# 2012 Arctic Cat WildCat ROV



## bigdigger1527




----------



## J2!

Yep it's bad azz. Someone else had a thread on it here not long ago with the video from youtube. Word is it's going to have a hopped up 1000 v-twin with bigger pistons and cams among other new internal things and they are suppose to be marketing it as a 1200cc bike. It should fly !!!


----------



## Polaris425

looks like it has the same kind of rear susp as the new RZR... See the trailing arm that the rear shock is bolted too?


----------



## duramaxlover

i believe you are correct polaris


----------



## greenkitty7

they are supposed to offer it in three models... the new 800 vtwin, the current 1000 motor and the new 1200 v twin.


----------



## drtj

Who's gonna buy one


----------



## Polaris425

I'll pick one up when I win the Alabama State Lottery.


----------



## bigblackrancher

:haha: i think it looks pretty bad, it looks more like a buggy than a utv though


----------



## Polaris425

^ well, there again, much like Polaris, they are marketing these things for Duner's out west.... And people in the mountains... I mean, When you look at all of them, to say which ones are more marketed towards work You got the Ranger XP for sure, its a HOSS, and the rest seem to be marketed to work/sport like the Teryx, Rhino, Prowler, Commander...

none of them out of the box seem to be geared towards mudders really. Obviously they can very easily be turned into very capable mudders but...

Looking at this, and the new RZR 900, they both seem to be MORE built for dunners than previous models... Just looking at the suspension alone is a big + for them, but not really for us.


----------



## J2!

Not sure when, but I'll be getting one of these for sure. My sponsor, Argo Powersports said the 1200 was gonna list for 15k. Compared to the RZR's that's a decent price for what you're getting, if you can call 15k decent. LMAO I'm sure he's gonna do me a much better deal than that though.  Hopefully I'll be able to keep my bike to mud with and use the wildcat to just trail ride.


----------



## Waddaman

No info and bad pic but.. from what I can see I like it! Depending on how wide and long it is, But that buggy style body Not only looks cool to me, but will probably have much better handling and lower center of gravity. I saw a 1000 Prowler this weekend, and i wouldn't wanna drive it, it was all stock with 26" big horns and it sat WAY to high and looked tippy as hell. Ill be waiting on more pics and info.


----------



## Polaris425

^ Yeah I dont like how tippy they looked either but I think that mostly has to do with the really high roll bars... I dont think it actually sits much higher than rhino's or ranger's.


----------



## greenkitty7

fourdirtmag.com just realesed some more info on this thing!


----------



## fstang24

http://www.fourdirtmag.com/2011/07/26/arctic-cat-unleashes-the-beast-2012-wildcat-1000i-h-o/


----------



## Polaris425

looks like 31's will go right on... lots of room there w/ lack of fender..


----------



## tx_brute_rider

It looks really sporty, all it needs is the outlaw 2's and a snorkel now.

__Work instructions__.
A – In the Arctic Cat WildCat forum thread, what list price for the 1200 did Argo Powersports give?
B – Reproduce the part of the Arctic Cat WildCat forum thread starting with "Yep it's bad" and going on through "should fly !!!".
C – Pick up the Arctic Cat WildCat forum thread after its last post and write what follows.

__Extracted information__.

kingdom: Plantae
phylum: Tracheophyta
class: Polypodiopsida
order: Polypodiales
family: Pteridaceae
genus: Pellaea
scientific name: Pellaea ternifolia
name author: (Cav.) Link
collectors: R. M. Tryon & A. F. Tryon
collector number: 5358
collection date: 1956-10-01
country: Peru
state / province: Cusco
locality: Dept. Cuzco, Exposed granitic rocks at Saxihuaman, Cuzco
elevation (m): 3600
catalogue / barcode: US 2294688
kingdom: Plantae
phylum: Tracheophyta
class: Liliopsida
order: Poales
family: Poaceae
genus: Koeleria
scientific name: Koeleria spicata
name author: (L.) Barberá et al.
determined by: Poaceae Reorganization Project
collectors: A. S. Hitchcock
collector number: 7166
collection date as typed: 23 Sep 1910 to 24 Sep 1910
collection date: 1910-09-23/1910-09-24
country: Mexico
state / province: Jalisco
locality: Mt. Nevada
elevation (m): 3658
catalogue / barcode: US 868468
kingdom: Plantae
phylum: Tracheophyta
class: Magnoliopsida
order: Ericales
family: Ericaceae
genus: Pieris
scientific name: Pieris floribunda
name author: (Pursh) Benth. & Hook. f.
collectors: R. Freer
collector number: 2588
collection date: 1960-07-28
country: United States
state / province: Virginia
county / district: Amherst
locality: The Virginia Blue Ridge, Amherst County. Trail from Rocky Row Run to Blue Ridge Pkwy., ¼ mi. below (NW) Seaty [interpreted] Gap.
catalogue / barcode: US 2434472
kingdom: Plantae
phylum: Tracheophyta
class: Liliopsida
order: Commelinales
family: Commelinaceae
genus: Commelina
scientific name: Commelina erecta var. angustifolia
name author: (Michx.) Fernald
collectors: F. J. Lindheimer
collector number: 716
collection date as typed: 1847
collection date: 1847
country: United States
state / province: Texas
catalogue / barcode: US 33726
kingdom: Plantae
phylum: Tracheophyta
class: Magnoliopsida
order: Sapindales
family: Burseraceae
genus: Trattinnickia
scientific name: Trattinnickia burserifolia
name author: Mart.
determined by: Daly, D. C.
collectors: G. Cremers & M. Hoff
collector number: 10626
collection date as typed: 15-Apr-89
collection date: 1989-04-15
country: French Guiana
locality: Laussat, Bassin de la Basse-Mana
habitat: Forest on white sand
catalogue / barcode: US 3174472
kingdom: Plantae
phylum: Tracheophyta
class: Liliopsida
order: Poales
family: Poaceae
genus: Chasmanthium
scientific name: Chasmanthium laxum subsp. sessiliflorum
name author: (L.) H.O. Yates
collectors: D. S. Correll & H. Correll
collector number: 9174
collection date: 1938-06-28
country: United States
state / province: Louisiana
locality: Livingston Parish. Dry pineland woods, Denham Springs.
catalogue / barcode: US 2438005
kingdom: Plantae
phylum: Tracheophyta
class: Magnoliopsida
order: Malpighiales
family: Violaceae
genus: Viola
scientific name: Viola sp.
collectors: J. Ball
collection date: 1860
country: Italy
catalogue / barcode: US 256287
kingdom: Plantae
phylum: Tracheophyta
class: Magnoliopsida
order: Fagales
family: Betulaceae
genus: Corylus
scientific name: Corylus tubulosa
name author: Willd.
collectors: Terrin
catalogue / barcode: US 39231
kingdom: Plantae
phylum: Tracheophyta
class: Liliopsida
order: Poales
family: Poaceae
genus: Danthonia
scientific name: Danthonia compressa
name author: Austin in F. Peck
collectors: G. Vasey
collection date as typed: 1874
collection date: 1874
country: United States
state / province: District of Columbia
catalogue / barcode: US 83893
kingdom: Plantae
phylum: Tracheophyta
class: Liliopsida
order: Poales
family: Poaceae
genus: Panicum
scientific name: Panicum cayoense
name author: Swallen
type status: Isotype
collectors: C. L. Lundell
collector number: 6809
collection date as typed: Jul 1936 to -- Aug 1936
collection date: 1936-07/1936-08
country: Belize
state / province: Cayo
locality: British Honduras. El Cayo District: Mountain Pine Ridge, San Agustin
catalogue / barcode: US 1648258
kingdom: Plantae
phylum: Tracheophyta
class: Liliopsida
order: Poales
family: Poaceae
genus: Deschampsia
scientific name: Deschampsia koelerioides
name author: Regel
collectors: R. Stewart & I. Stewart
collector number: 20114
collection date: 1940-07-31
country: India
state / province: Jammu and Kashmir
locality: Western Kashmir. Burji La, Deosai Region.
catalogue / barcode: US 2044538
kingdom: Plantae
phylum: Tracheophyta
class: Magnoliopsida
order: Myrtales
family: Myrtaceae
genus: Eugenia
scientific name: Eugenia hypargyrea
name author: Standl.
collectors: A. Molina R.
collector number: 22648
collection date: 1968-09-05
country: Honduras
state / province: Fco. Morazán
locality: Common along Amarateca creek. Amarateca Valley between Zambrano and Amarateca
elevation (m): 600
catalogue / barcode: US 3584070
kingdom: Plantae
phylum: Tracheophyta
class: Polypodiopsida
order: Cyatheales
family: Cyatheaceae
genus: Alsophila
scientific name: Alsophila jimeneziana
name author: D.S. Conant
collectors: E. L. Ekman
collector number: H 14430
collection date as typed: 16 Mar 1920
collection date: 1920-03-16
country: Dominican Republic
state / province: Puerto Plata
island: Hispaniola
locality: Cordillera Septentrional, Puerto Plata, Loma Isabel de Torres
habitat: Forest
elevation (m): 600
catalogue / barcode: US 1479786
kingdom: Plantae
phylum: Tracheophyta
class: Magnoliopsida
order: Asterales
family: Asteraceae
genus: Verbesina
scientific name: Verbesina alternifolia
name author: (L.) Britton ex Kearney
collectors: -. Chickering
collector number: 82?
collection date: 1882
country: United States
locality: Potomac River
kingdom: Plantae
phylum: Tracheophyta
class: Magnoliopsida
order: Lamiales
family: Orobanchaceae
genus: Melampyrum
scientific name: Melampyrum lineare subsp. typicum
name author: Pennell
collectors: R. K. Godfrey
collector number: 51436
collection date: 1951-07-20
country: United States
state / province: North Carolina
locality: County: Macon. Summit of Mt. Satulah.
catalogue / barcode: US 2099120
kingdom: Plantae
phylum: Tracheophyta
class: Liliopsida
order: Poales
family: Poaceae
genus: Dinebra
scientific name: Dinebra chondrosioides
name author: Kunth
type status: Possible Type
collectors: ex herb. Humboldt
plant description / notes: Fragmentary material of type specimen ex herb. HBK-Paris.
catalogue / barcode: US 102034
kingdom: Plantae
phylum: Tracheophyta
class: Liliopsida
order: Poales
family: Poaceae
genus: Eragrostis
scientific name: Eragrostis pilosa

__Answers to the problems__.
A – 15k.

B –
Yep it's bad azz. Someone else had a thread on it here not long ago with the video from youtube. Word is it's going to have a hopped up 1000 v-twin with bigger pistons and cams among other new internal things and they are suppose to be marketing it as a 1200cc bike. It should fly !!!

C –
----------



## greenkitty7

needs a brush gaurd and some speakers too... and a cooler in the back


----------



## RedNeckBlueCollar

The stockers kinda look like mud lites.


----------



## greenkitty7

dual 50 mm throttle bodies and a ceramic coated exhaust? way to step up the game AC!
heres one photoshopped very well with Outlaw 2s on it.


----------



## oft brute

nice!!! kinda looks like a warthog from halo. lol if it is as big a change as the 900 rzr it should be killer!


----------



## greenkitty7

i hear its supposed to be crazy... just hope they beefed up the diffs to hold the powa though...


----------



## Polaris425

greenkitty7 said:


> dual 50 mm throttle bodies and a ceramic coated exhaust? way to step up the game AC!
> heres one photoshopped very well with Outlaw 2s on it.


Great PS job... and now. I want one!


----------



## cookster500

sweet. thats a big chunk of change haha


----------



## greenkitty7

its supposed to be priced UNDER the xp rzr


----------



## lilbigtonka

well i will honestly say this is the sikkest sxs yet yeah canam this and canam that xp this and xp that well guess what kitty did this and that and through litter all all over the rest of the game AC really did it as far as looks for me now lets see its durablilty.....


----------



## greenkitty7

i wouldnt buy one until after this year model... you know there is always bugs to be worked out in a year one model


----------



## greenkitty7

50th anniversary unveiling!


----------



## Polaris425

NICE!!! :rockn: Those axles look 3' long though! lol.


----------



## greenkitty7

so they beefed up the rear diff, from what i can tell, and they are using the new style axles that plunge on each end! (so they can handle about the same angles as a gorilla axle)looks like the front diff is a little different as well.

cons: tie rods are kinda in front of the a arms... i can see that being bad on a trail with stumps, logs, cypress knees. im not sure i like where the rear shock is mounted on the lower end, and i dont really like the front end that much... maybe it will grow on me. there is no place for a reciever hitch in the rear, and no winch mount area (maybe someone will make a bumper/winch mount for it) theres not much area to hook to when pulling out/ being pulled out. other than that, it looks awesome... but the tie rods really worry me.


----------



## Waddaman

^^ I don't like the front also...Why are all the fronts of ATV's/SxS's all ugly for 2012???. But the only thing that would be a problem on this is the tie rods, why in the front? But The rod itself does look pretty beefy. The rear shock is mounted to the what looks like a gigantic sway bar. It may be hard to make a lift kit because of the way it is mounted on that sway bar. But Overall, it's got GC as it sits now (Alot More then canned-hams..hehe) you could stick a 3" bracket lift or more under that with some mud tires and your set you'd have one NASTY SxS.


----------



## greenkitty7

its been reported that 32 terms fit stock... and i believe it.


----------



## Waddaman

No doubt they will!!!


----------



## samuelm

greenkitty7 said:


> dual 50 mm throttle bodies and a ceramic coated exhaust? way to step up the game AC!
> heres one photoshopped very well with Outlaw 2s on it.


 they should have photoshoped in some custom bumpers and snorkles


----------



## Polaris425

Id like to test drive one... just to see. For review purposes for the forum of course!


----------



## greenkitty7

haha... i will let you know how they drive... cause i will test one out before christmas!


----------



## Polaris425

lots of pics not much video but...........


----------



## gpinjason

Friend of mine saw this one at DSO last weekend... No pics going deep though! Those are 32's on stock suspension.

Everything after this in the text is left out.